== DOCUMENT EXCERPT

At the withdrawal centre in Amstetten/Mauer, 78 drug addicts (58 male/ 20 female) were tested from a patient population. The key inclusion criteria for OST were a main diagnosis of opiate dependence according to ICD-10 [25] as well as suitable venous conditions for blood sampling. Patients’ age, sex, or ethnic background were not considered as recruitment criteria for this study. The presence of underlying allergic disease was reported in 22 of 78 cases, such as medication (n = 11), grass pollen (n = 8), food (n = 3) and insect sting (n = 2) allergies. Further clinical risk factors for anaphylaxis, comprising comorbidities such as asthma, cardiovascular disease or mastocytosis, were not recognized. In the final analysis, 56 IDU without underlying allergic disease, were included in the study population.

====

TASKS |
• A. Reproduce the portion of the recruitment passage starting at "At the withdrawal" and ending at "the study population.".
• B. According to the recruitment passage, how many of the 78 tested patients reported an underlying allergic disease?
• C. Summarize the recruitment passage in two sentences.

== INFORMATION PROVIDED

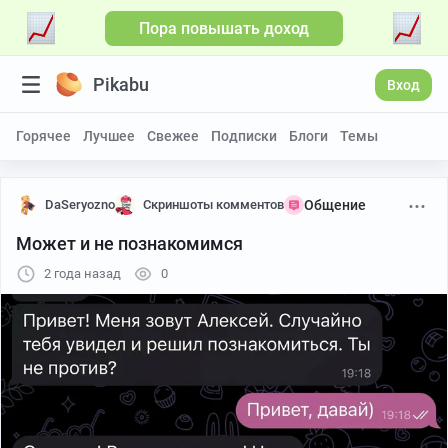
Пора повышать доход
Pikabu
Вход
Горячее
Лучшее
Свежее
Подписки
Блоги
Темы
DaSeryozno
Скриншоты комментов
Общение
Может и не познакомимся
2 года назад
0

====

TASK-BY-TASK SOLUTIONS |
• A.
At the withdrawal centre in Amstetten/Mauer, 78 drug addicts (58 male/ 20 female) were tested from a patient population. The key inclusion criteria for OST were a main diagnosis of opiate dependence according to ICD-10 [25] as well as suitable venous conditions for blood sampling. Patients’ age, sex, or ethnic background were not considered as recruitment criteria for this study. The presence of underlying allergic disease was reported in 22 of 78 cases, such as medication (n = 11), grass pollen (n = 8), food (n = 3) and insect sting (n = 2) allergies. Further clinical risk factors for anaphylaxis, comprising comorbidities such as asthma, cardiovascular disease or mastocytosis, were not recognized. In the final analysis, 56 IDU without underlying allergic disease, were included in the study population.

• B. 22 of the 78 patients.

• C. At the withdrawal center in Amstetten/Mauer, 78 drug addicts were tested, with a main diagnosis of opiate dependence and suitable venous conditions for blood sampling as the key inclusion criteria. Because 22 of them reported underlying allergic disease, the final analysis included 56 IDU without such disease.